Gaziantep Belediye Başkanı Fatma Şahin aynı doğrultuda konuşurken bazı ayrıntılar da veriyor;
“Türkiye’nin toprak bütünlüğünün yanı sıra sınır illerinin güvenliği açısından önem taşıyan harekât sonucunda bir güvenlik koridoru oluşturulduğuna, ardından bölgenin DEAŞ terör örgütünden temizlenmesiyle başta Cerablus olmak üzere birçok yerde hayatın hızla normalleşmeye başladığına” dikkat çekiyor ve “Sığınmacıların kendi evlerine dönmek ve hayatlarına devam etme gibi çok yüksek bir talepte bulunması üzerine bölgede yerel kalkınmayı hızlandırmak için bazı adımlar attıklarını” anımsatıyor. “Gaziantep Valiliğinin koordinasyonunda terörden arındırılan yaşam merkezlerinde genel temizlik yaparak işe başladıklarını, 5 yıl boyunca elektrik ve su problemi yaşayan alanların büyük bir tahribata uğradığını” anlatan Şahin, şöyle devam ediyor: “Temizlik çalışmaları sırasında 70 kamyon malzeme topladık. O bölgeyi tamamen temizlendikten sonra okulların onarılması gerekiyordu, Türkiye olarak onu yaptık. Sağlık Bakanlığı hastanesini kurarken, Enerji Bakanlığı Karkamış’tan elektrik sağlarken biz de güvenilir içme suyunun temini için yoğun şekilde çalıştık ve 15 gün içerisinde bunu sağladık. Hayatın normalleşmeye başladığını, insanların aileleriyle tekrar yerine yurduna dönmeye başladığını gördük. 3 bin olan nüfus bir ayda 50 bine, hatta köyleriyle 100 bine çıktı”.
Bu söylenilenler ilerisi için umut vericidir ve Türkiye’yi bunalımdan elbette kurtaracak adımlardır ama ufak ve mâsum bir soru:
Cerablus ve Afrin’e götürülen yol, su ve elektrik masrafları için AB’den gelecek olan 3 milyar avro yetecek midir yoksa fazlası Edirne’nin Havsa ilçesi Hasköy’ündeki Ahmet Amca’nın cebinden mi çıkacaktır?
Ve zurnanın zart dediği yer;
9. 24 Haziran seçiminde oy yüzdesi (11.7) ve vekil sayısı bakımından (67) MilliyetçiHP’nin önünde yer alan HDP sadece Kürtçe yayınlanan bir mesajda, “İdamlarının 93. yılında Şeyh Sait Efendi ve 47 yol arkadaşını saygıyla anıyor ve katillerini bir kez daha kınıyor ve lanetliyoruz” ifadelerini kullanmış.
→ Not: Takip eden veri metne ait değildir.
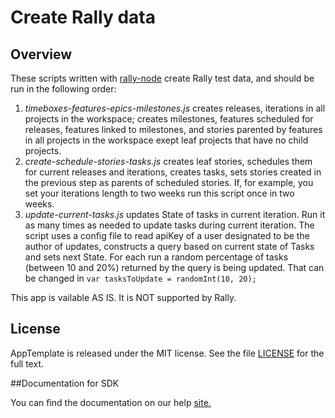 Create Rally data
=========================

## Overview
These scripts written with [rally-node](https://github.com/RallyTools/rally-node) create Rally test data, and should be run in the following order:

1. *timeboxes-features-epics-milestones.js* creates releases, iterations in all projects in the workspace; creates milestones, features scheduled for releases, features linked to milestones, and stories parented by features in all projects in the workspace exept leaf projects that have no child projects.
2. *create-schedule-stories-tasks.js* creates leaf stories, schedules them for current releases and iterations, creates tasks, sets stories created in the previous step as parents of scheduled stories. If, for example, you set your iterations length to two weeks run this script once in two weeks. 
3. *update-current-tasks.js* updates State of tasks in current iteration. Run it as many times as needed to update tasks during current iteration. The script uses a config file to read apiKey of a user designated to be the author of updates, constructs a query based on current state of Tasks and sets next State. For each run a random percentage of tasks (between 10 and 20%) returned by the query is being updated.
That can be changed in `var tasksToUpdate = randomInt(10, 20);`



This app is vailable AS IS. It is NOT supported by Rally.
## License

AppTemplate is released under the MIT license.  See the file [LICENSE](./LICENSE) for the full text.

##Documentation for SDK

You can find the documentation on our help [site.](https://github.com/RallyTools/rally-node/wiki/User-Guide)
(Şeyh Sait için bakınız Emin Çölaşan;
Kıbrıs’la başladık ama daha/henüz Kıbrıs’a gelemedik, değil mi?
Öyle ama bunları gözden geçirmeden, hatırlamadan Rusya’nın BM Daimi Temsilcisinin söylediği söz sanki havada kalacaktı.
Ne demişti Vassily Nebenzia?
“24 Haziran seçimlerinin Kıbrıs sorununda sürece ivme kazandırmasını umut ediyoruz”.
Avrupa Türkiye’ye karşı ayağa kalkmışken yukarıda sıraladığımız 9 maddenin, Kıbrıs sorunu ve süreçle bir ilgisi olduğunu düşünerek mi karşılığında Türkiye’nin “geciken” bir adım atabileceğini düşünüyor acaba Tavariş Nebenzia?
Bu kadar problem içinde “önceliği” Kıbrıs’a neden verdi Nebenzia?